Similarly, we can iterate over the words in the abstract and check to see if the word is a stopword. If not, we can add it to a new list. 

In [8]:
wo_stops = [token for token in proc if token.is_stop == False]
print(wo_stops)

[article, ,, review, evidence, social, medical, sciences, causes, effects, lead, exposure, ., argue, lead, exposure, important, subject, sociological, analysis, socially, stratified, important, social, consequences, --, consequences, depend, children, social, environments, ., present, model, environmental, inequality, life, course, guide, agenda, future, research, ., conclude, deeper, exchange, urban, sociology, ,, environmental, sociology, ,, public, health, ,, collaboration, scholars, local, communities, pursuit, independent, science, common, good, .]


Extracting words by their part-of-speech is no different. First, let's print the part-of-speech for each word in the abstract.

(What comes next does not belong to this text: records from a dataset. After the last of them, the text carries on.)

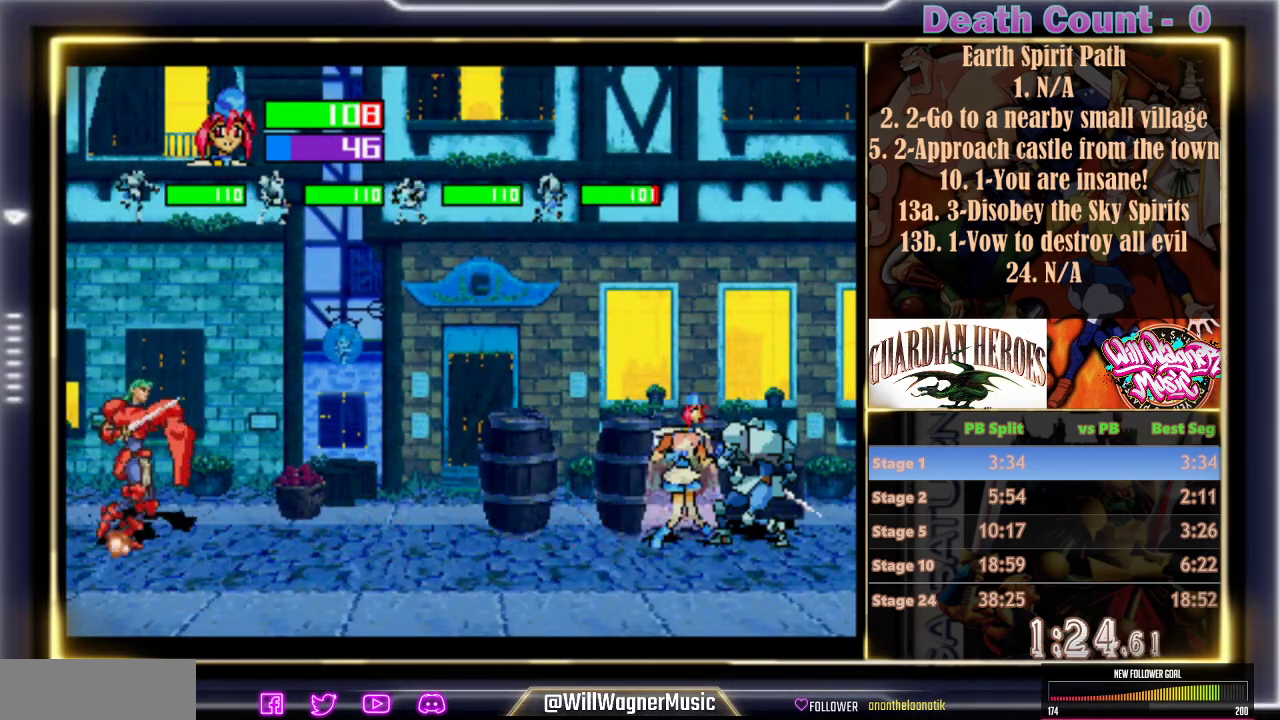
{"dt_ms": 500, "buttons": [], "left_stick": "center", "events": [[117, "A", "down"], [150, "A", "up"]]}
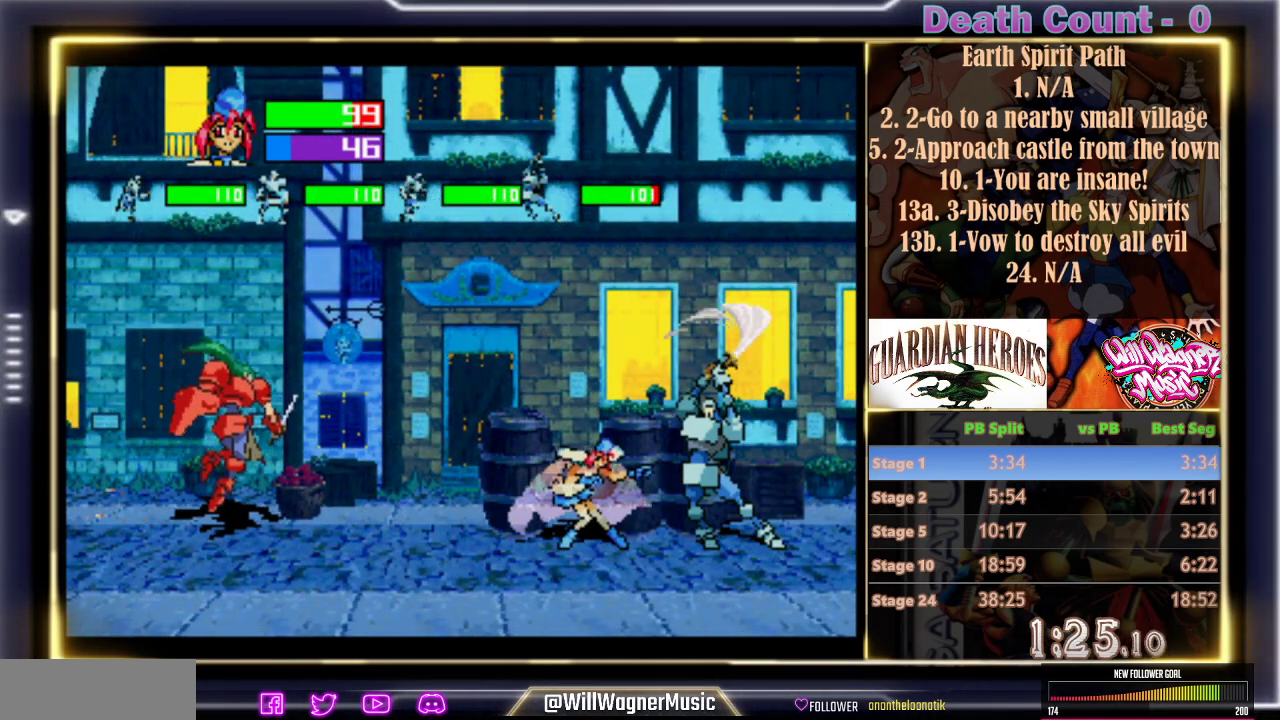
{"dt_ms": 500, "buttons": ["C"], "left_stick": "center", "events": [[33, "C", "down"], [100, "C", "up"], [500, "C", "down"]]}
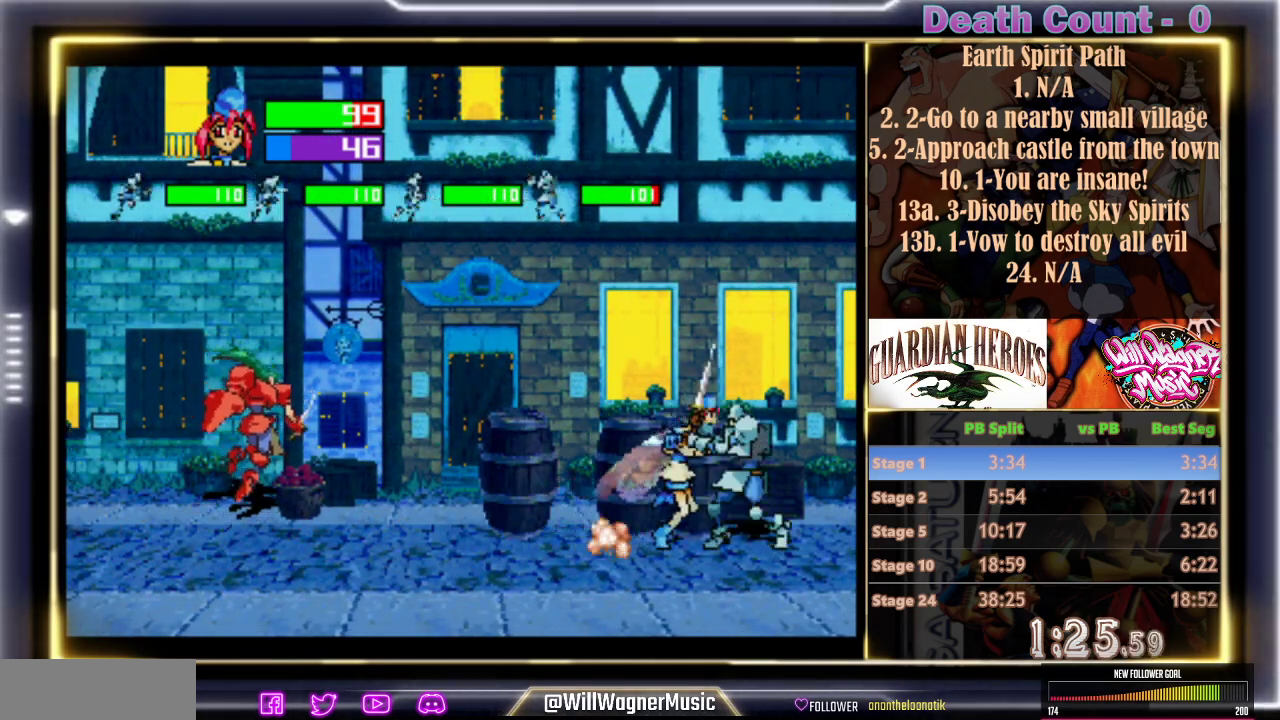
{"dt_ms": 1000, "buttons": [], "left_stick": "center"}
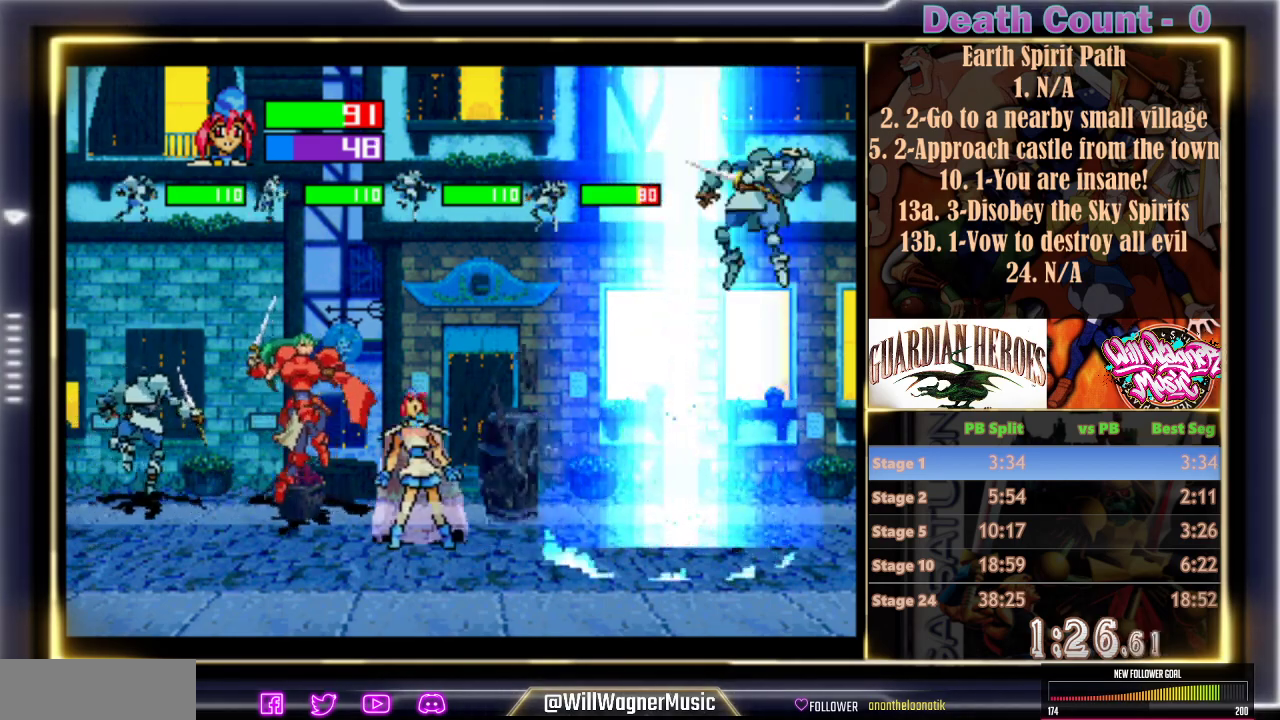
{"dt_ms": 500, "buttons": [], "left_stick": "center", "events": []}
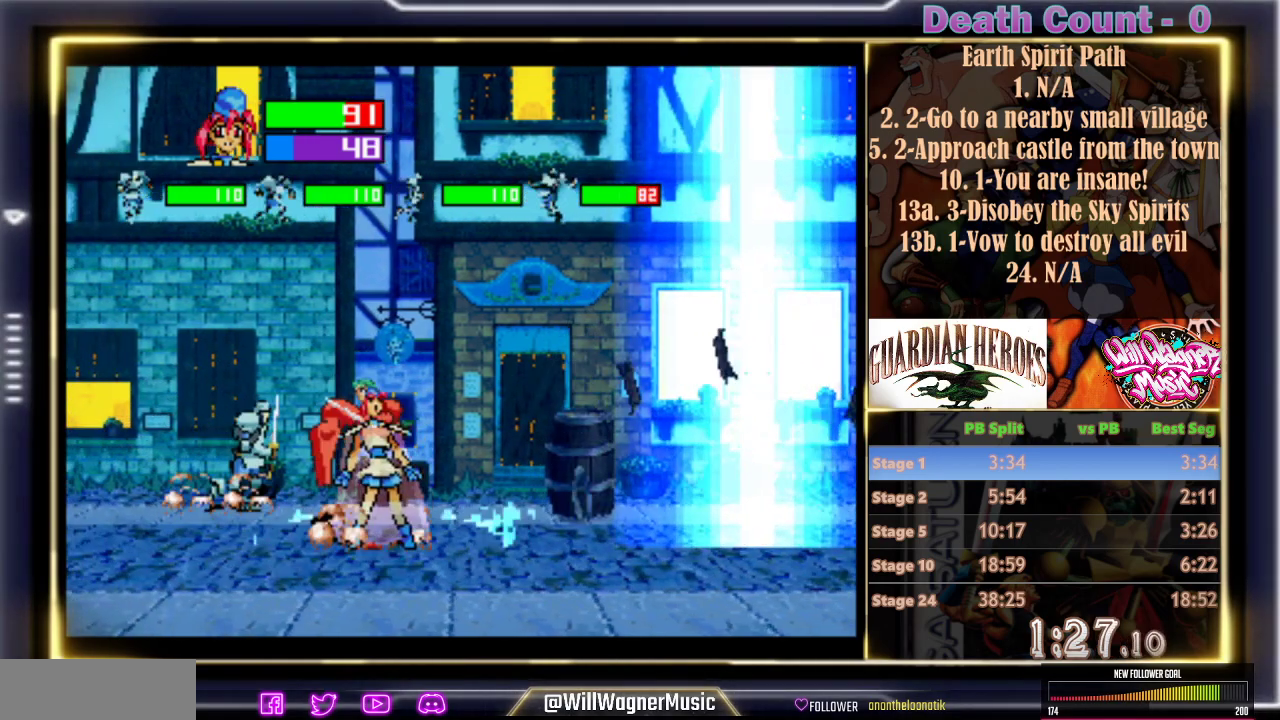
{"dt_ms": 500, "buttons": [], "left_stick": "center", "events": []}
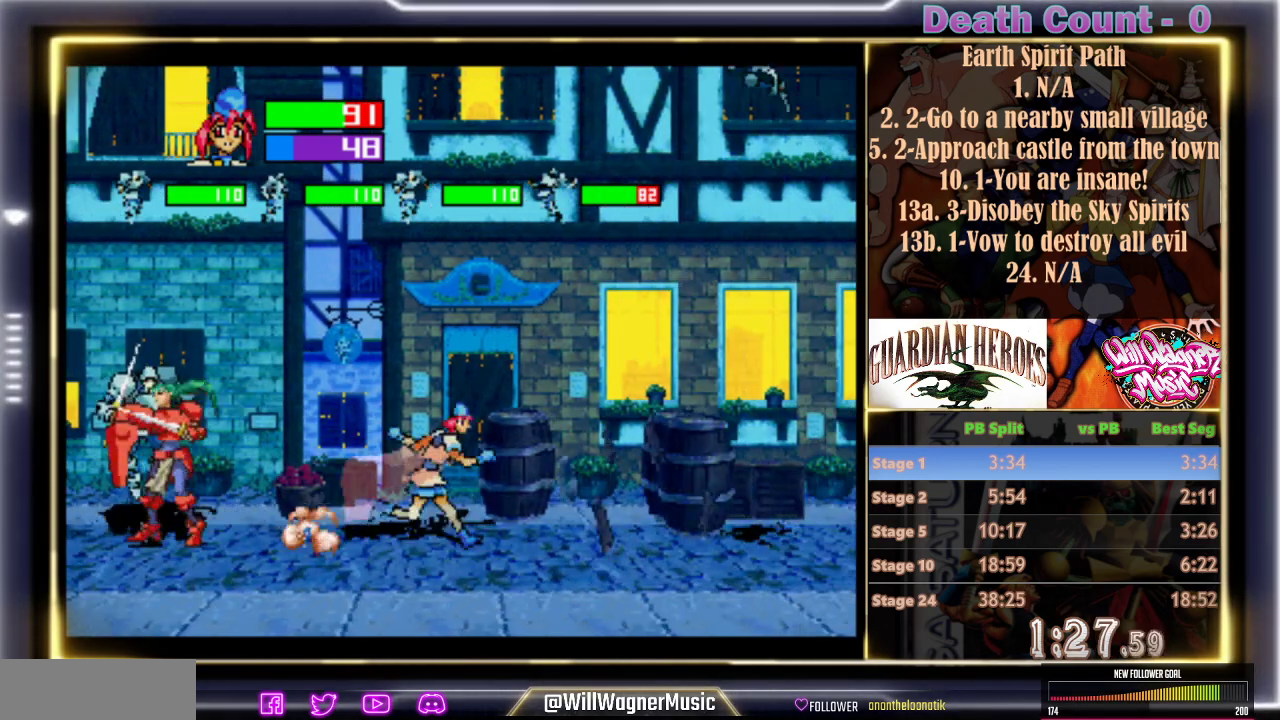
{"dt_ms": 500, "buttons": [], "left_stick": "center", "events": []}
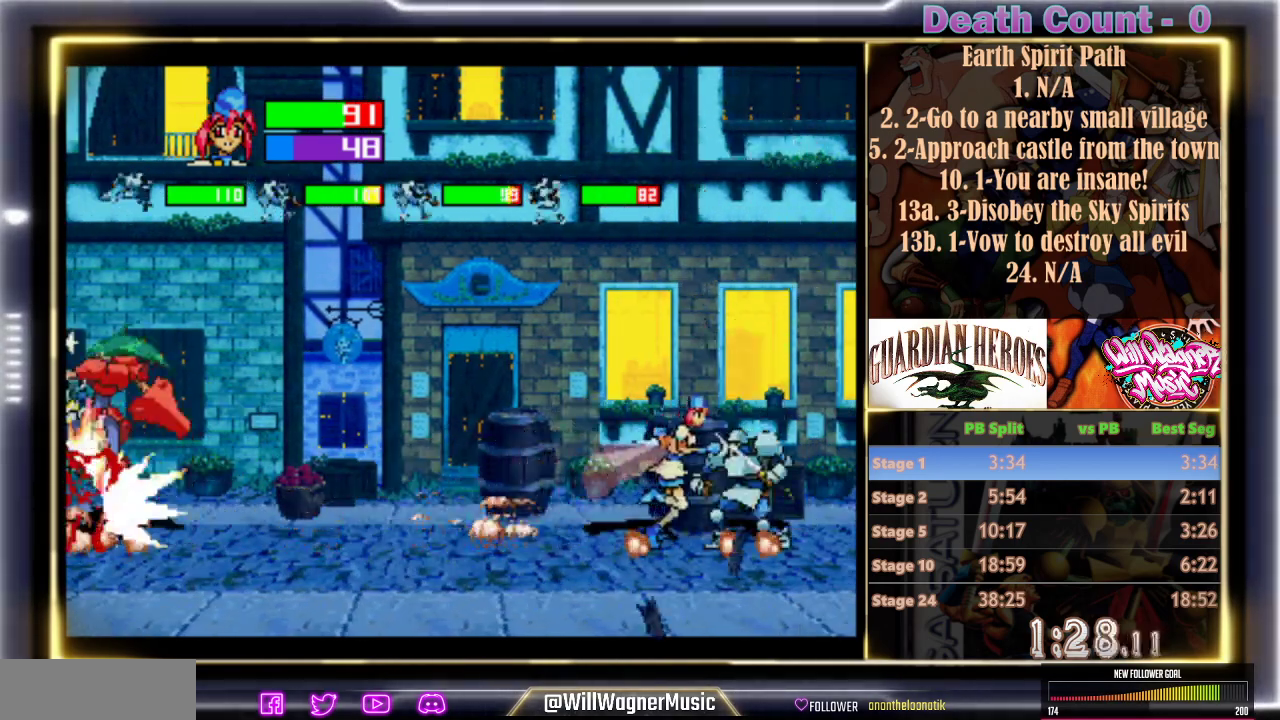
{"dt_ms": 500, "buttons": ["Z"], "left_stick": "center"}
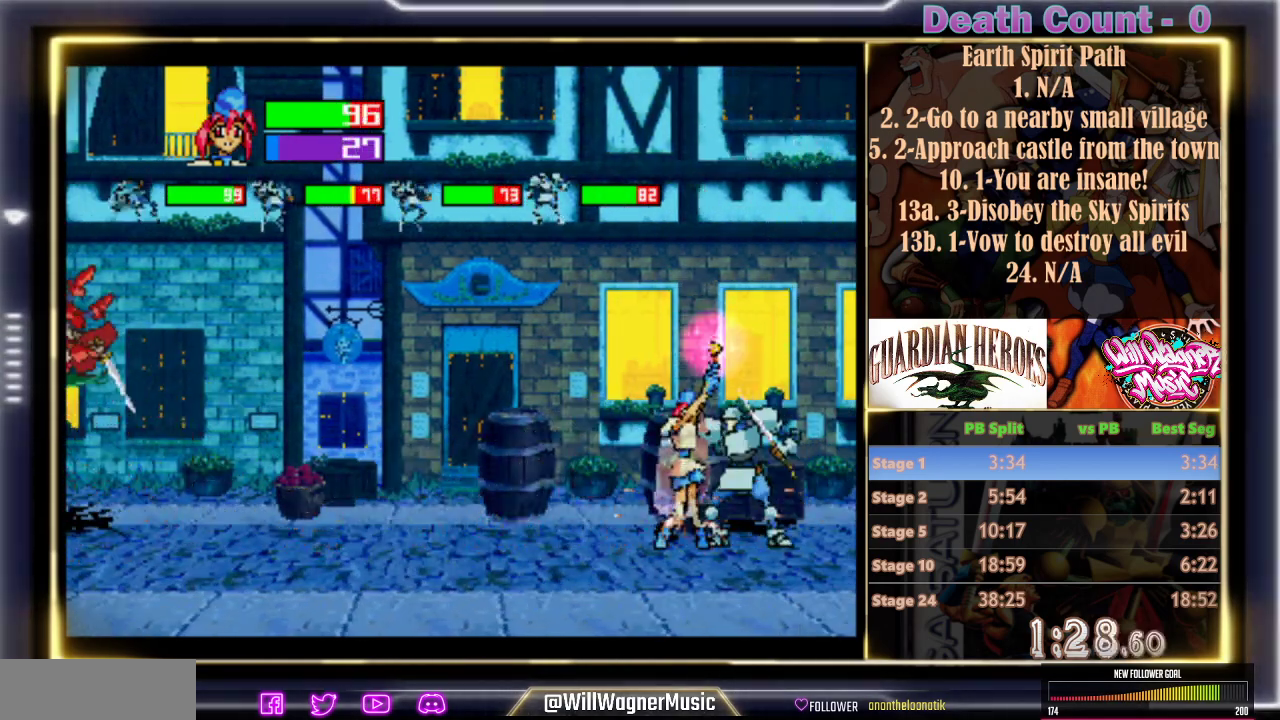
{"dt_ms": 500, "buttons": [], "left_stick": "center", "events": [[17, "Z", "up"], [100, "Z", "down"], [167, "Z", "up"], [267, "Z", "down"], [300, "Z", "up"], [400, "Z", "down"], [467, "Z", "up"]]}
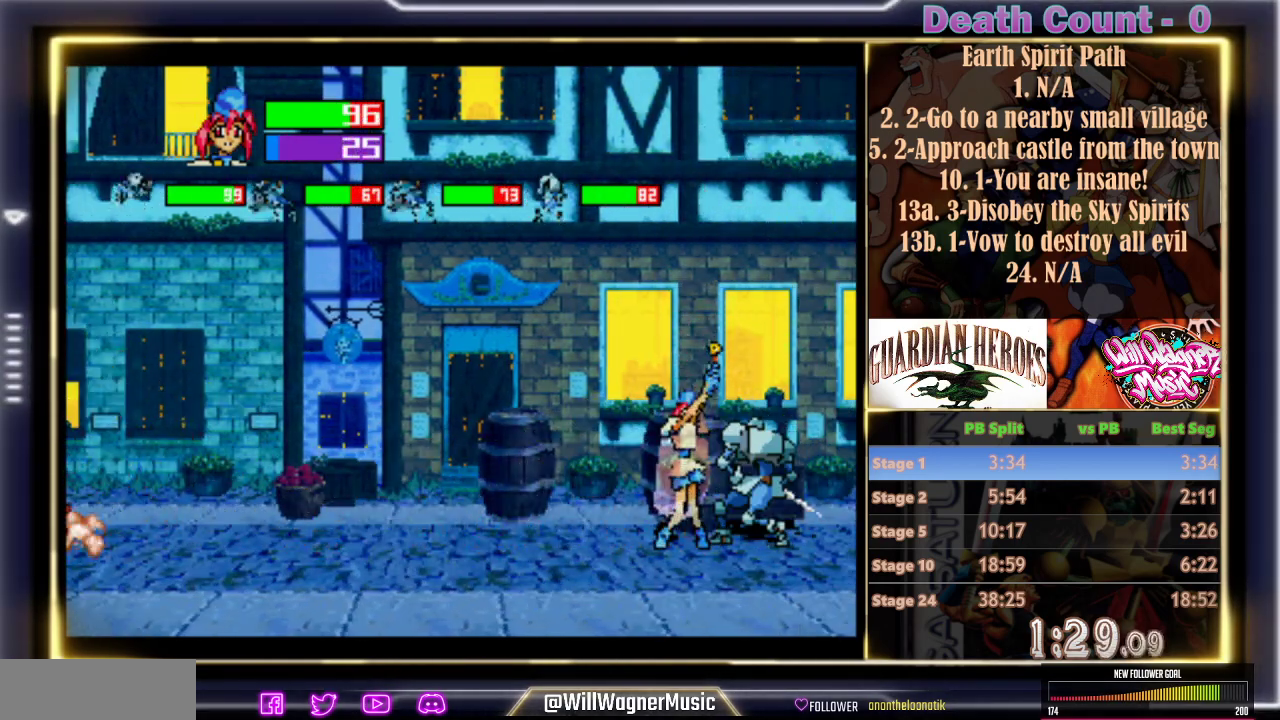
{"dt_ms": 500, "buttons": [], "left_stick": "center", "events": [[50, "A", "down"], [100, "A", "up"], [150, "A", "down"], [250, "A", "up"], [300, "A", "down"], [350, "A", "up"]]}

Then let's make a list that includes only the nouns. 

In [9]:
for item in proc:
    print(item.text + '({})'.format(item.pos_))

In(ADP)
this(DET)
article(NOUN)
,(PUNCT)
we(PRON)
review(VERB)
evidence(NOUN)
from(ADP)
the(DET)
social(ADJ)
and(CCONJ)
medical(ADJ)
sciences(NOUN)
on(ADP)
the(DET)
causes(NOUN)
and(CCONJ)
effects(NOUN)
of(ADP)
lead(NOUN)
exposure(NOUN)
.(PUNCT)
We(PRON)
argue(VERB)
that(DET)
lead(NOUN)
exposure(NOUN)
is(AUX)
an(DET)
important(ADJ)
subject(NOUN)
for(ADP)
sociological(ADJ)
analysis(NOUN)
because(SCONJ)
it(PRON)
is(AUX)
socially(ADV)
stratified(ADJ)
and(CCONJ)
has(AUX)
important(ADJ)
social(ADJ)
consequences(NOUN)
--(PUNCT)
consequences(NOUN)
that(SCONJ)
themselves(PRON)
depend(VERB)
in(ADP)
part(NOUN)
on(ADP)
children(NOUN)
's(PART)
social(ADJ)
environments(NOUN)
.(PUNCT)
We(PRON)
present(VERB)
a(DET)
model(NOUN)
of(ADP)
environmental(ADJ)
inequality(NOUN)
over(ADP)
the(DET)
life(NOUN)
course(NOUN)
to(PART)
guide(VERB)
an(DET)
agenda(NOUN)
for(ADP)
future(ADJ)
research(NOUN)
.(PUNCT)
We(PRON)
conclude(VERB)
with(ADP)
a(DET)
call(NOUN)
for(ADP)
deeper(ADJ)
exchange(NOUN)
between(ADP)
urb

### <font color="green">YOUR TURN! (Question 5)</font> <a id='yt5'></a>

Question is Worth: <font color="green">1 point</font>

In the cell below, use either a for loop or list comprehension to iterate over the tokens and add the word to a list of nouns if the word is a noun. 

In [10]:
## Your Answer Here ## 

### BEGIN SOLUTION 
nouns = [item.text for item in proc if item.pos_ == 'NOUN']
### END SOLUTION 

print(nouns)

['article', 'evidence', 'sciences', 'causes', 'effects', 'lead', 'exposure', 'lead', 'exposure', 'subject', 'analysis', 'consequences', 'consequences', 'part', 'children', 'environments', 'model', 'inequality', 'life', 'course', 'agenda', 'research', 'call', 'exchange', 'sociology', 'sociology', 'health', 'collaboration', 'scholars', 'communities', 'pursuit', 'science', 'good']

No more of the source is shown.